Ainda meio atordoada pelo que aconteceu com a Igreja Católica, nos últimos 40 dias, a mídia correu para o Vaticano para tentar entender o que está acontecendo. Levando dois dribles num curto período de tempo – a renúncia do Papa, jamais cogitada pelos jornalistas "vaticanistas" e a eleição do Cardeal argentino, uma zebra, segundo alguns deles – agora aparecem artigos mais completos sobre o que realmente sacudiu o Vaticano.
Um dos artigos lúcidos, como sempre, é do jornalista Alberto Dines, do Observatório da Imprensa. Ele, sempre um crítico inteligente e consistente sobre o comportamento dos “donos da mídia” e dos jornalistas, tenta ajudar na compreensão do que realmente representou a surpreendente renúncia do Papa e os novos rumos da Igreja Católica, que pegou de supresa, não apenas os católicos e quantos estudam religiões, mas também a imprensa.

★ ★ ★ ★ ★ ★ ★

**TAREFAS:**
a - Repita, sem mudar nada, tudo o que está no texto selecionado desde "Ainda meio atordoada" até "sacudiu o Vaticano.".
b - Diga se cada afirmação concorda com o texto selecionado, respondendo sim ou não e citando literalmente as palavras do texto que decidem: (i) Alberto Dines trabalha no Observatório da Imprensa; (ii) os jornalistas "vaticanistas" já contavam com a renúncia do Papa; (iii) o cardeal eleito é argentino.
Os dados não têm relação alguma com o texto selecionado.

★ ★ ★ ★ ★ ★ ★

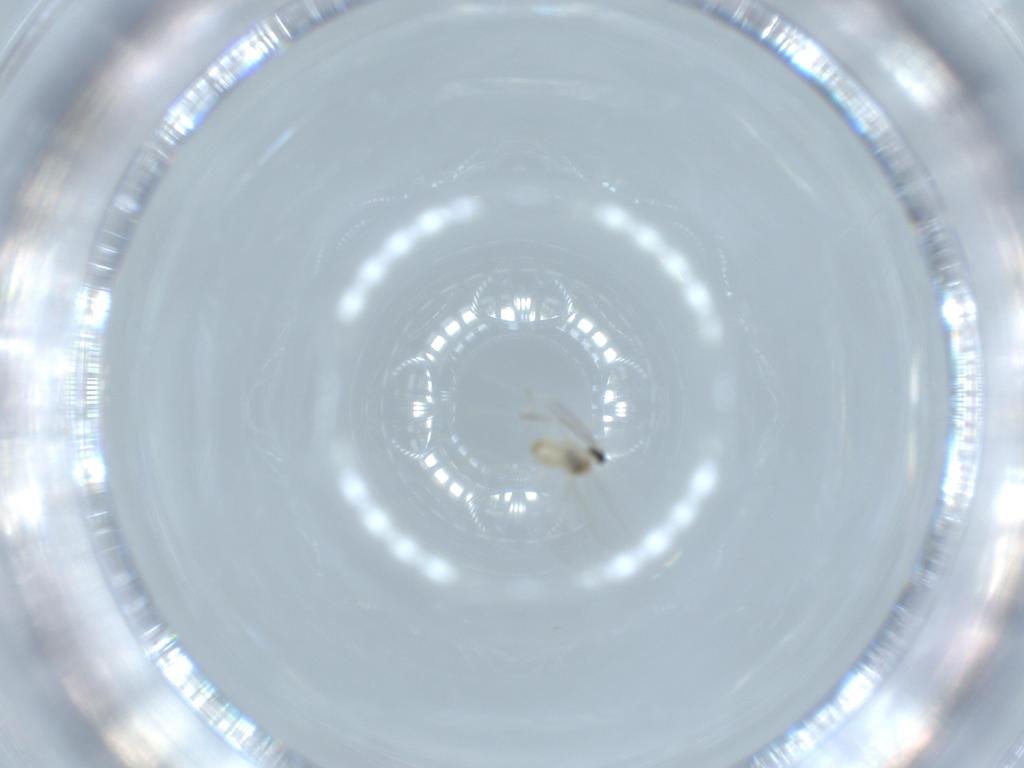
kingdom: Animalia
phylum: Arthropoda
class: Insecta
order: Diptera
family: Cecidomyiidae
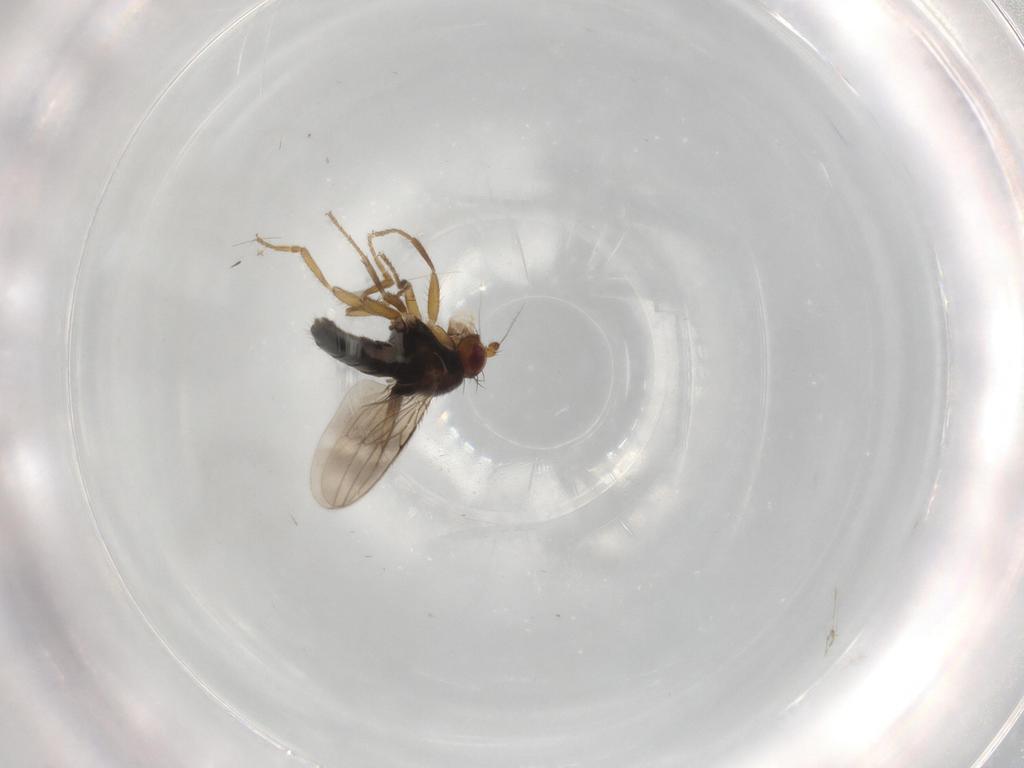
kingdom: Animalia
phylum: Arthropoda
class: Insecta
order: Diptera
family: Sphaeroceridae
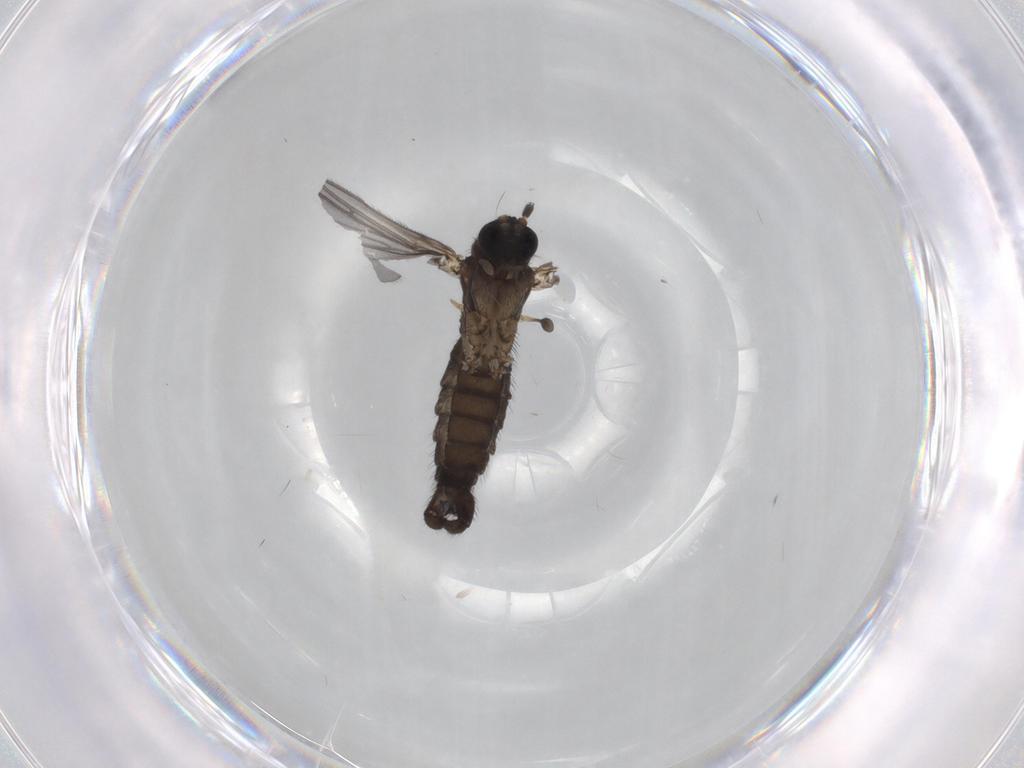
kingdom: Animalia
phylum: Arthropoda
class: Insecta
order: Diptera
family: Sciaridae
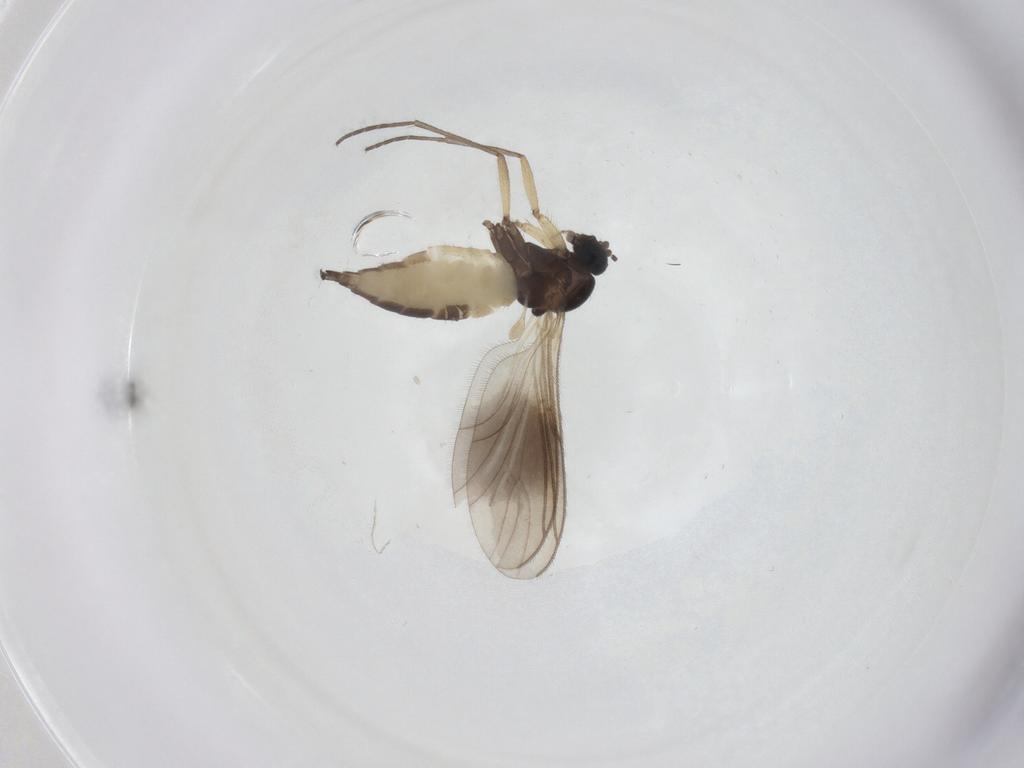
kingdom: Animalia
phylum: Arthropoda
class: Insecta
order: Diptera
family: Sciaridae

★ ★ ★ ★ ★ ★ ★

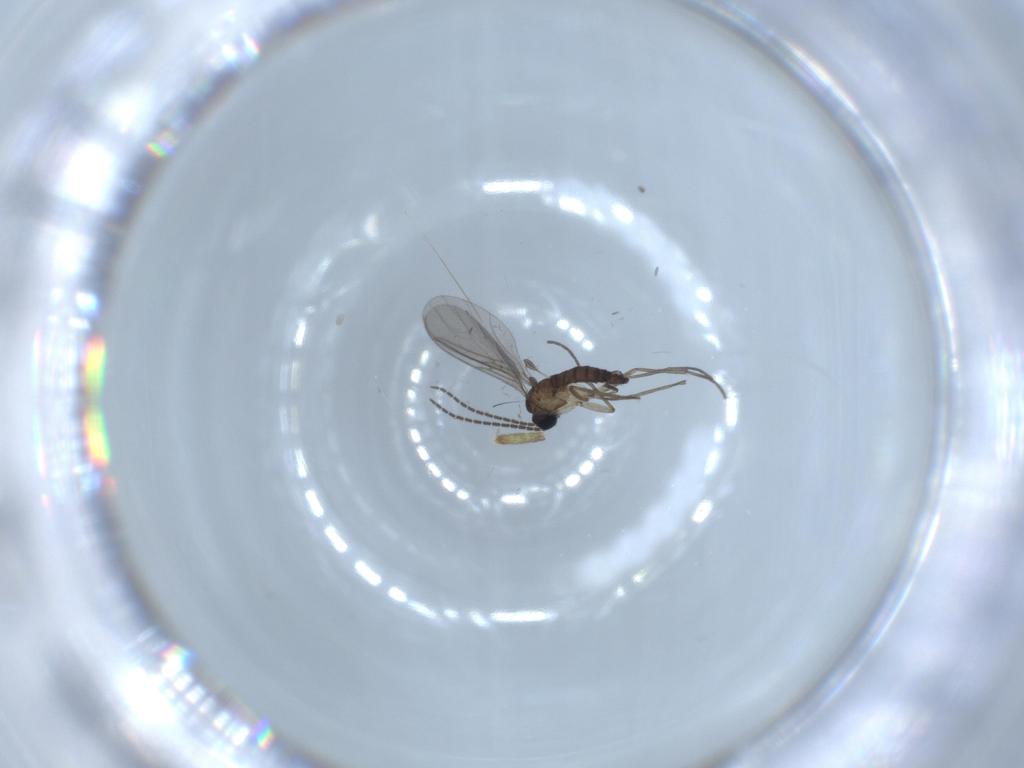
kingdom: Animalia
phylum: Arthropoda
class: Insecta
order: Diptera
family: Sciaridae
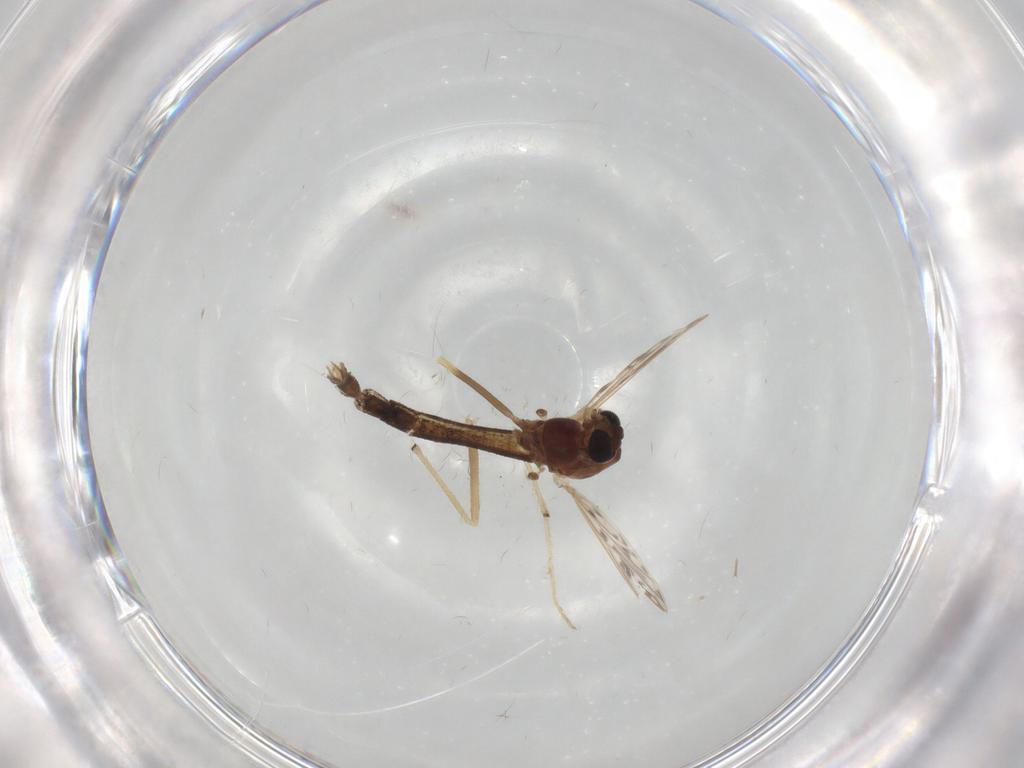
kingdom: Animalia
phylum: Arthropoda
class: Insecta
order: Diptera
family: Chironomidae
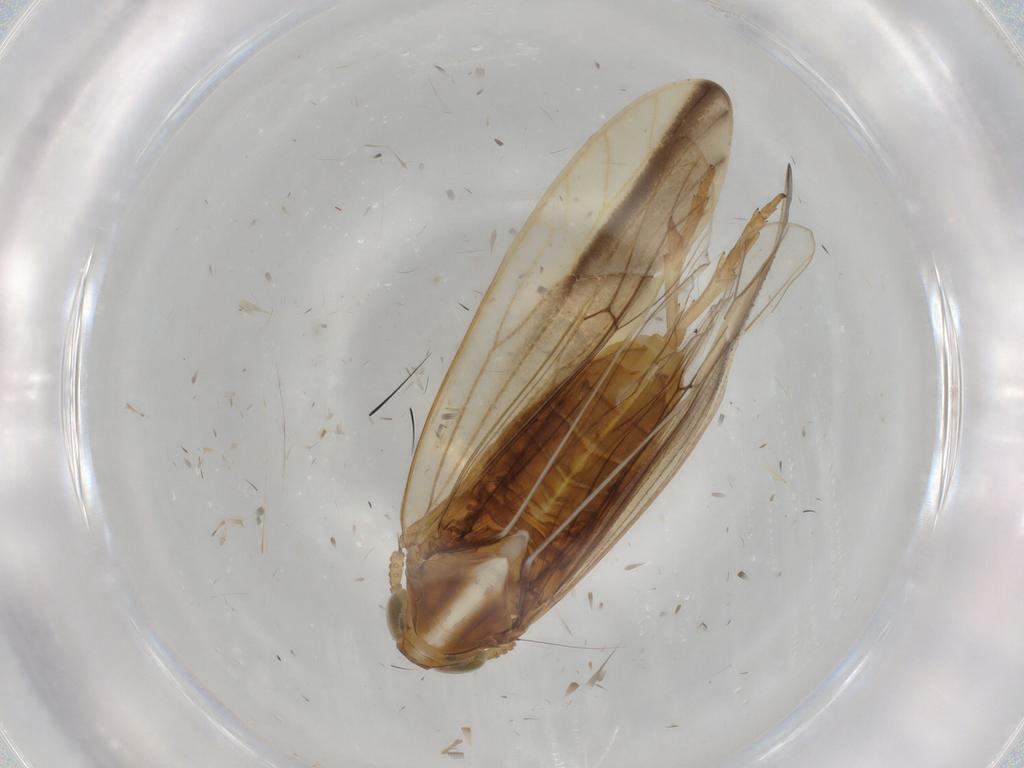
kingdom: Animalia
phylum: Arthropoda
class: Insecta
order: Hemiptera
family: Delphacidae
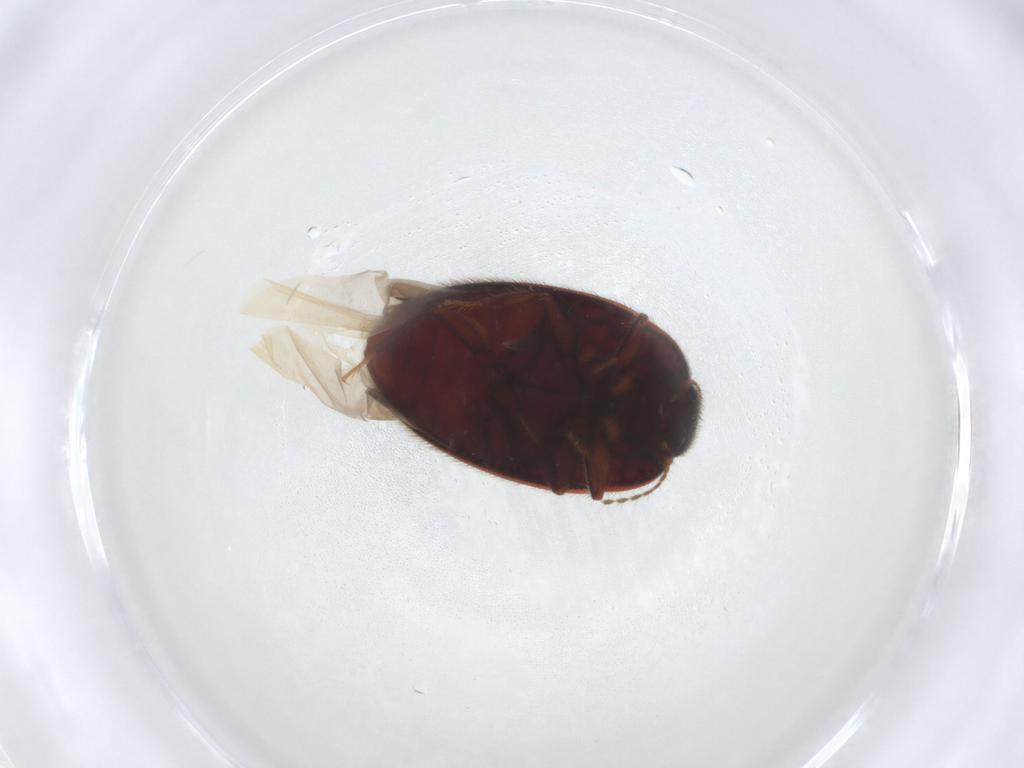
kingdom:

★ ★ ★ ★ ★ ★ ★

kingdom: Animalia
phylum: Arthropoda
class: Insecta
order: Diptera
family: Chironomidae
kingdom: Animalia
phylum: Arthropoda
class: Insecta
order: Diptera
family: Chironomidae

★ ★ ★ ★ ★ ★ ★

**RESPOSTAS:**
a -
Ainda meio atordoada pelo que aconteceu com a Igreja Católica, nos últimos 40 dias, a mídia correu para o Vaticano para tentar entender o que está acontecendo. Levando dois dribles num curto período de tempo – a renúncia do Papa, jamais cogitada pelos jornalistas "vaticanistas" e a eleição do Cardeal argentino, uma zebra, segundo alguns deles – agora aparecem artigos mais completos sobre o que realmente sacudiu o Vaticano.

b -
(i) Sim: “é do jornalista Alberto Dines, do Observatório da Imprensa”.
(ii) Não: “jamais cogitada pelos jornalistas "vaticanistas"”.
(iii) Sim: “a eleição do Cardeal argentino”.